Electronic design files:

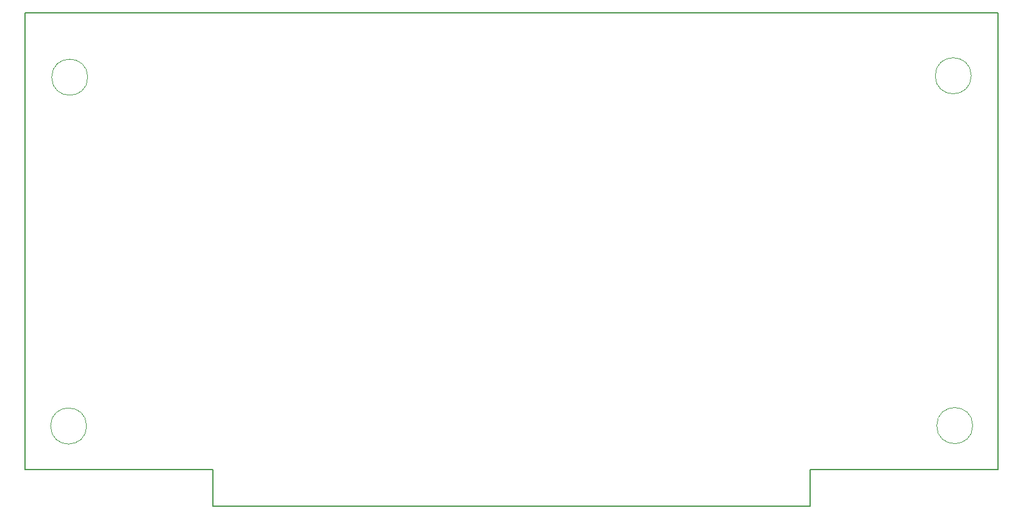
<source format=gbr>
%TF.GenerationSoftware,KiCad,Pcbnew,6.0.10+dfsg-1~bpo11+1*%
%TF.CreationDate,2023-02-17T11:39:41+00:00*%
%TF.ProjectId,mower_PowerDeviceCarrier,6d6f7765-725f-4506-9f77-657244657669,rev?*%
%TF.SameCoordinates,PX2b5aa20PY5837b10*%
%TF.FileFunction,Profile,NP*%
%FSLAX46Y46*%
G04 Gerber Fmt 4.6, Leading zero omitted, Abs format (unit mm)*
G04 Created by KiCad (PCBNEW 6.0.10+dfsg-1~bpo11+1) date 2023-02-17 11:39:41*
%MOMM*%
%LPD*%
G01*
G04 APERTURE LIST*
%TA.AperFunction,Profile*%
%ADD10C,0.150000*%
%TD*%
%TA.AperFunction,Profile*%
%ADD11C,0.050000*%
%TD*%
G04 APERTURE END LIST*
D10*
X160220000Y-114400000D02*
X160210000Y-51040000D01*
X134140000Y-114390000D02*
X160220000Y-114400000D01*
X51180000Y-114360000D02*
X51190000Y-119450000D01*
D11*
X33837600Y-59989108D02*
G75*
G03*
X33837600Y-59989108I-2500000J0D01*
G01*
X33685200Y-108352800D02*
G75*
G03*
X33685200Y-108352800I-2500000J0D01*
G01*
D10*
X51190000Y-119450000D02*
X134140000Y-119460000D01*
X25120000Y-114360000D02*
X51180000Y-114360000D01*
X134140000Y-114390000D02*
X134140000Y-119460000D01*
X25120000Y-51030000D02*
X160210000Y-51040000D01*
D11*
X156467108Y-59787600D02*
G75*
G03*
X156467108Y-59787600I-2500000J0D01*
G01*
D10*
X25120000Y-114360000D02*
X25120000Y-51030000D01*
D11*
X156672000Y-108301200D02*
G75*
G03*
X156672000Y-108301200I-2500000J0D01*
G01*
M02*

</source>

## Task statement
Copy out every line of the entries where the string "LIST" shows up.

## Solution below
G04 APERTURE LIST*
G04 APERTURE END LIST*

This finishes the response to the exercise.